Birbirimizin omzuna yaslanarak bir süre manzaranın keyfini çıkardık. Sanki konuşsak anın büyüsü bozulacakmış gibi ikimizin de ağzını bıçak açmıyordu. Furkan bir süre sonra aklına bir şey gelmiş gibi telefonunu çıkardı.

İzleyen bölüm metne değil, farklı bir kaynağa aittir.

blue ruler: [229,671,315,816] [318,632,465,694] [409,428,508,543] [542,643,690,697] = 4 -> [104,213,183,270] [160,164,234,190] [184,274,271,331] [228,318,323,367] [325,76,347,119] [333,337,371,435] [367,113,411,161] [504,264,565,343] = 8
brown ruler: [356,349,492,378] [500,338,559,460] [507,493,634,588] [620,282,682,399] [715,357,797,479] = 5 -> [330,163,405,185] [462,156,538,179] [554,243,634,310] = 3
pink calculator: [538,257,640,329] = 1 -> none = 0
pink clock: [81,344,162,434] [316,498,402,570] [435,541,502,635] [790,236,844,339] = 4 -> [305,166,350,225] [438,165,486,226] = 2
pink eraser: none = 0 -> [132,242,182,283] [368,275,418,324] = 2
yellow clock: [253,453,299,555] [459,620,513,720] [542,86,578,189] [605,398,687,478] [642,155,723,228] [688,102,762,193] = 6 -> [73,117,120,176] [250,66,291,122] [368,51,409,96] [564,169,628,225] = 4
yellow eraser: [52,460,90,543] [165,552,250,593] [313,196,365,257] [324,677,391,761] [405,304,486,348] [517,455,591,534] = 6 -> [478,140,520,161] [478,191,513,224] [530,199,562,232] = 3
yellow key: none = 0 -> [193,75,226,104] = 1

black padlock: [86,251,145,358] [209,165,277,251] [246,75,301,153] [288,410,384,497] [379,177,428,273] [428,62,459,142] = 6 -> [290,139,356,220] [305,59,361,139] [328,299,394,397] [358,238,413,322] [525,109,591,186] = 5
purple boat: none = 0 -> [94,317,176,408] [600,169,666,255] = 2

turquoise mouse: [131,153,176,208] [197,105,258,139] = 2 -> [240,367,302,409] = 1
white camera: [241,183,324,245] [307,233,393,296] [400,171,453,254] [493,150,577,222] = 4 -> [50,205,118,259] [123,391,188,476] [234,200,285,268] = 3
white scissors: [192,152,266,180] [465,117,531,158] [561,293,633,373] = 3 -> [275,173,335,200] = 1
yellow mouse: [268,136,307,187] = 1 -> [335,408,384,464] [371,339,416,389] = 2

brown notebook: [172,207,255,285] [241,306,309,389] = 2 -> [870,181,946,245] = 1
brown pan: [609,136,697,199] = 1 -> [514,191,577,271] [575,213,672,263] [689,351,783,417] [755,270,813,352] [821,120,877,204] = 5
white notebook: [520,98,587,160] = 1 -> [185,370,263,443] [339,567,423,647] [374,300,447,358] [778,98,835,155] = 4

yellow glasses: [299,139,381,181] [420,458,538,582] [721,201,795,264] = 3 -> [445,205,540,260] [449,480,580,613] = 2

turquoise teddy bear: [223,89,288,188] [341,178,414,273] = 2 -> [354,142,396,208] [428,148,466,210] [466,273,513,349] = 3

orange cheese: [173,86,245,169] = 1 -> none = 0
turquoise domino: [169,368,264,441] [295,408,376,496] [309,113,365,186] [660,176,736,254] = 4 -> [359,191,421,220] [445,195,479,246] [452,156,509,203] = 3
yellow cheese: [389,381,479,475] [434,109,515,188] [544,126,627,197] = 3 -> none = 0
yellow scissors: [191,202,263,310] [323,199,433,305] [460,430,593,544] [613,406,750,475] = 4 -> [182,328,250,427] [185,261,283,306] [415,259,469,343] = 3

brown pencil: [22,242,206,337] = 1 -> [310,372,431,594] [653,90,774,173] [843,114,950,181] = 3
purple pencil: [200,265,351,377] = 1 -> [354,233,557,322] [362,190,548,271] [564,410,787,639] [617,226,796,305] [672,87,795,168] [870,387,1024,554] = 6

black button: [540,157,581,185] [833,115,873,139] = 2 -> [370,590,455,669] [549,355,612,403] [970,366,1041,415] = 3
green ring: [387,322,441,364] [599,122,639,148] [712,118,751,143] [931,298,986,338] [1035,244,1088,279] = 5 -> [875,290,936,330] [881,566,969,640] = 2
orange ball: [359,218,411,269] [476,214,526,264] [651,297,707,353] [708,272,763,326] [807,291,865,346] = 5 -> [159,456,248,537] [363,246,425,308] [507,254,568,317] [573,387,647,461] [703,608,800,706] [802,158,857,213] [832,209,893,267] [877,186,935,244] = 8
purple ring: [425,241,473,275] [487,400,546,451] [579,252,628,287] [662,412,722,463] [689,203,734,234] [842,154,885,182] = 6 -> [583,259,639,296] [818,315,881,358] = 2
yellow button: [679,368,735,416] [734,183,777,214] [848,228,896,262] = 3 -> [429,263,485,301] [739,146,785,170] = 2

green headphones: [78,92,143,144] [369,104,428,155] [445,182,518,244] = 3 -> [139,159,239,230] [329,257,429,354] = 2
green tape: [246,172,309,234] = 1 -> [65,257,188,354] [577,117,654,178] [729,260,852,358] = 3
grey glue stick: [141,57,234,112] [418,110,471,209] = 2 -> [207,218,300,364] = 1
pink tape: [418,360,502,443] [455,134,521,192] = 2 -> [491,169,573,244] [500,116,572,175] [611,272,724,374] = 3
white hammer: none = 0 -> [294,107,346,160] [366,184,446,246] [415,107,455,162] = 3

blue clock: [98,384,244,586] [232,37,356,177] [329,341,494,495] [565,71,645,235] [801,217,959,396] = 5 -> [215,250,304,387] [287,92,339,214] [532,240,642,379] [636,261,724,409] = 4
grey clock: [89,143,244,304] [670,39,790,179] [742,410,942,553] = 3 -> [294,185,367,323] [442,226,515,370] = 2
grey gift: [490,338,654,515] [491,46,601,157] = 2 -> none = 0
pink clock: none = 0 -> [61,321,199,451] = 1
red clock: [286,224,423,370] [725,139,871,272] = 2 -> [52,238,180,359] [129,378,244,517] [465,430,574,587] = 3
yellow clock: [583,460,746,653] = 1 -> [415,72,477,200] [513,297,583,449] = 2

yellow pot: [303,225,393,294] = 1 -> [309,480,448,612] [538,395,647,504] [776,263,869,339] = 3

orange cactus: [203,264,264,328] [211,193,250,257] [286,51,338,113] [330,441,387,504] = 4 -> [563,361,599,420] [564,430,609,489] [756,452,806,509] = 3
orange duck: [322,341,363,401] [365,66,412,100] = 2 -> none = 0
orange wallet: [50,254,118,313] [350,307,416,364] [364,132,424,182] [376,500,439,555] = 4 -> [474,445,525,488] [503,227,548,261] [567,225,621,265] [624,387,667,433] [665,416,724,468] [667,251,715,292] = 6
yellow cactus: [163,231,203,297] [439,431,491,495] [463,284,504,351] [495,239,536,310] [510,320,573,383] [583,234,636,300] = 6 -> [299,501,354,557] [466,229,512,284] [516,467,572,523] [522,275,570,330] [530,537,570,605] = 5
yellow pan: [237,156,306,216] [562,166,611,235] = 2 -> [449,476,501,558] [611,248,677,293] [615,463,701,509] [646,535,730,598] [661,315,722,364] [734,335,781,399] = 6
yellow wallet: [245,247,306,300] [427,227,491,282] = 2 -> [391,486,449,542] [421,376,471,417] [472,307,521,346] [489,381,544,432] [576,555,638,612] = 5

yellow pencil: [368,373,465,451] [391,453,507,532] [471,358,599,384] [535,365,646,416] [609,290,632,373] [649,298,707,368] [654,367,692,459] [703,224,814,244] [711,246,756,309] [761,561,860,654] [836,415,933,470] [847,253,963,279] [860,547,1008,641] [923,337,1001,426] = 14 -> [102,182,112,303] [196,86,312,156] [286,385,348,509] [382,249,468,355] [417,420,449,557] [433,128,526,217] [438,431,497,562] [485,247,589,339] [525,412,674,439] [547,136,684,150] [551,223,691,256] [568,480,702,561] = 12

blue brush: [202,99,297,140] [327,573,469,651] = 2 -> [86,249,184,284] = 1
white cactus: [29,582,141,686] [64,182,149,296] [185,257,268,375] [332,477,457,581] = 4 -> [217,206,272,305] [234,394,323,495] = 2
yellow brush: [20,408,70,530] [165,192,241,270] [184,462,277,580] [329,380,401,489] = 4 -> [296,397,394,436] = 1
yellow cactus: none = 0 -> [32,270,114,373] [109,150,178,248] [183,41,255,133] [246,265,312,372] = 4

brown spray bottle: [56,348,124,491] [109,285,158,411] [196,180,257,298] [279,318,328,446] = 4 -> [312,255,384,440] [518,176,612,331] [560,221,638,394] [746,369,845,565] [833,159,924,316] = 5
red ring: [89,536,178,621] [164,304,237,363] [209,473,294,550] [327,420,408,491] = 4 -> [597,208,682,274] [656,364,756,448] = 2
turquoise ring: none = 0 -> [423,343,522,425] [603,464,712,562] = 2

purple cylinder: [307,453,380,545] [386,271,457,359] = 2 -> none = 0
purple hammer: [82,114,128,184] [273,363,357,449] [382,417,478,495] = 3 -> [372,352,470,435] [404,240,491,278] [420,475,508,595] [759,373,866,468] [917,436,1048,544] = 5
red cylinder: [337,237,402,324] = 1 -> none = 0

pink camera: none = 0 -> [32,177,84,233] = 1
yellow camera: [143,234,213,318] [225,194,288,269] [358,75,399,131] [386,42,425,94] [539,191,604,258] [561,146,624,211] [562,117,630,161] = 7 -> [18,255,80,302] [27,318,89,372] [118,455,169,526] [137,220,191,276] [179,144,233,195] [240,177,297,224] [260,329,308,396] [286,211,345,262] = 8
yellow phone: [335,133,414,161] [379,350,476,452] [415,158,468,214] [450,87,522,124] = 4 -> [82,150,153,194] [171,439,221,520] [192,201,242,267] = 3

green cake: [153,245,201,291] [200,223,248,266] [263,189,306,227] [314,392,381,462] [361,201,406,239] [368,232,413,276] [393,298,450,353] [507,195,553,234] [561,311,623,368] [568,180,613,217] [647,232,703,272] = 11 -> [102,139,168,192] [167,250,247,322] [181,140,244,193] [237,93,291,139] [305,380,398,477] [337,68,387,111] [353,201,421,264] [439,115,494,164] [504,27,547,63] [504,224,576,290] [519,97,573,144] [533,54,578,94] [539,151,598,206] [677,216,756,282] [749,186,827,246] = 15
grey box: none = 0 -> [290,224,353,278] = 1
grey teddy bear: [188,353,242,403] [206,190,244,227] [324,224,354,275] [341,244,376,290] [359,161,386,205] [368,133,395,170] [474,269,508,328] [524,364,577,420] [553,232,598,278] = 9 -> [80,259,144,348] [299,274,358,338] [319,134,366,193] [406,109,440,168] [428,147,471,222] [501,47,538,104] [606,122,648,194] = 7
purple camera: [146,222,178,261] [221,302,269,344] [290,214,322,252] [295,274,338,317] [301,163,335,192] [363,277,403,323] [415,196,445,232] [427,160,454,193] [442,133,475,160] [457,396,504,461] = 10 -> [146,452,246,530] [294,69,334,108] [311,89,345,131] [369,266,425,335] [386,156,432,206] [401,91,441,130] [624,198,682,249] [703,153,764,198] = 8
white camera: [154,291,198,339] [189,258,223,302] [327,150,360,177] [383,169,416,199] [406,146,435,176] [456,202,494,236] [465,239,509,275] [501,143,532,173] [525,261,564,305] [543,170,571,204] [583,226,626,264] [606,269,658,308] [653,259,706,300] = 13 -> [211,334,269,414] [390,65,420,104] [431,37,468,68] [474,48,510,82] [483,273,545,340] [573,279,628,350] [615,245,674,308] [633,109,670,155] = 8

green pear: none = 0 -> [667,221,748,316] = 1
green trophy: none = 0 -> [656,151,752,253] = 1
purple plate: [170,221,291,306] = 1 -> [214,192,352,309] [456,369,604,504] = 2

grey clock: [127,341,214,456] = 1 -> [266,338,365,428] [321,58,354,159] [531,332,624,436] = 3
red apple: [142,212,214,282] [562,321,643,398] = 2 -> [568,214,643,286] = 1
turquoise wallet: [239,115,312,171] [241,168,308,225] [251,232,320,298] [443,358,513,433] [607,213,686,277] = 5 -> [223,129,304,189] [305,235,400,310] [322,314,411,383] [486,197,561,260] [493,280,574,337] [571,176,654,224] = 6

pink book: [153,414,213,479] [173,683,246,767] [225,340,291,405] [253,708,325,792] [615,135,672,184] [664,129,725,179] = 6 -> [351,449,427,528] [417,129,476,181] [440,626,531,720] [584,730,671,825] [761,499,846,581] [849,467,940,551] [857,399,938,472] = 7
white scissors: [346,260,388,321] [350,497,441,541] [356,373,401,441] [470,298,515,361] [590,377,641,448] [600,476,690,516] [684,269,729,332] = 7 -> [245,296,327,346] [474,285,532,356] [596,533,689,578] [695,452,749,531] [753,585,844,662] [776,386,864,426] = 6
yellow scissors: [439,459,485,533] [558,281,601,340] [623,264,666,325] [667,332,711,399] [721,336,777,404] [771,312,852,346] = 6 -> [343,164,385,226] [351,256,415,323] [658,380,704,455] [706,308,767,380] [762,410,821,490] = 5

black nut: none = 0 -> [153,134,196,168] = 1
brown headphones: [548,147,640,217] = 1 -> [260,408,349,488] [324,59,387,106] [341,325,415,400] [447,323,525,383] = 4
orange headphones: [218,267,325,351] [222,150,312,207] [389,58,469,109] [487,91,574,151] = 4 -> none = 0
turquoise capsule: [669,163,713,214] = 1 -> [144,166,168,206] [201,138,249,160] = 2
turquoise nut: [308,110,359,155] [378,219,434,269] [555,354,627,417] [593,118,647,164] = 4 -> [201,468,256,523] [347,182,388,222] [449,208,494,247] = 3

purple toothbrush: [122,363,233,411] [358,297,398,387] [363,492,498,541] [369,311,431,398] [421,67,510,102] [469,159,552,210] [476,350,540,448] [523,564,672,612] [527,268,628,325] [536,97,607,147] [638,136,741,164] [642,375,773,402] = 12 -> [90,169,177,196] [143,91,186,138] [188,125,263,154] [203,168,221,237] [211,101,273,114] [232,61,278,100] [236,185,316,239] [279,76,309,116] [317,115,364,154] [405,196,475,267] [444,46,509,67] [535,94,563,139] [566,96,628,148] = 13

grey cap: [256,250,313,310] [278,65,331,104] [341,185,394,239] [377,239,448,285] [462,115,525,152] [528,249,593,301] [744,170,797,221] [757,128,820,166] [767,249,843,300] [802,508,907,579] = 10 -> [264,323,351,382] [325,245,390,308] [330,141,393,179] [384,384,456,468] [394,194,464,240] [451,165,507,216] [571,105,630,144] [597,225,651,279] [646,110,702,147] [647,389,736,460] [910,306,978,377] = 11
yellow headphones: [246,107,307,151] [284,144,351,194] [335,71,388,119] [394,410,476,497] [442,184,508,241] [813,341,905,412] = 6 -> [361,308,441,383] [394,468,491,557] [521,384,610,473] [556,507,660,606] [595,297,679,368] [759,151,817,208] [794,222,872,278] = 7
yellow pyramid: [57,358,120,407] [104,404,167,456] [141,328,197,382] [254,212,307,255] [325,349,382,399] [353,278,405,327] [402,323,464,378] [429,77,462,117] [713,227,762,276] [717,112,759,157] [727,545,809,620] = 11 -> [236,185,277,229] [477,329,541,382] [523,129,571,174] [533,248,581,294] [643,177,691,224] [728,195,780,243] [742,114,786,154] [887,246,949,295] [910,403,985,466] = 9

"Eee buradayız diye ritüelimizi gerçekleştirmeyeceğiz diye bir kaide yok sonuçta." YouTube'a girip yedi güzel adamı açtığında bu yaptığına kıkırdadım. Benden çok merak ederek ve severek izliyordu. Çok fazla dizi-film izlemeyi sevmediğini bilsem de yedi güzel adamı benden çok sahiplenmişti. Pür dikkat izlediğimiz dizide karşımıza çıkan sahneyle nefesimi tutarak eşime biraz daha sokuldum. Tepkisini deli gibi merak ediyordum.

Erdem Bayazıt öyle güzel bir babaydı ki Furkan'ın da en az onun kadar güzel bir baba olacağından eminim. Furkan'ın sıcak nefesi örtümü havalandırdığında nefesimi tuttum.

"Ben de kızımızı ayetlerle uyuturdum. Sonra onun ve senin mis kokunuzla uyurdum. İşte derdim,işte cennet burası." Öyle şefkatle bakıyordu ki gözlerime buğulanmalarını önleyemiyordum. Ne güzel seviyorsun sen be adam!

"Sen dünyanın en güzel babası olacaksın. Ben bundan eminim." Elimi karnıma götürmemek için kendimle savaşırken dudakları alnıma uğradı. Titrek bir nefes alarak beni tekrar göğsüne çekti.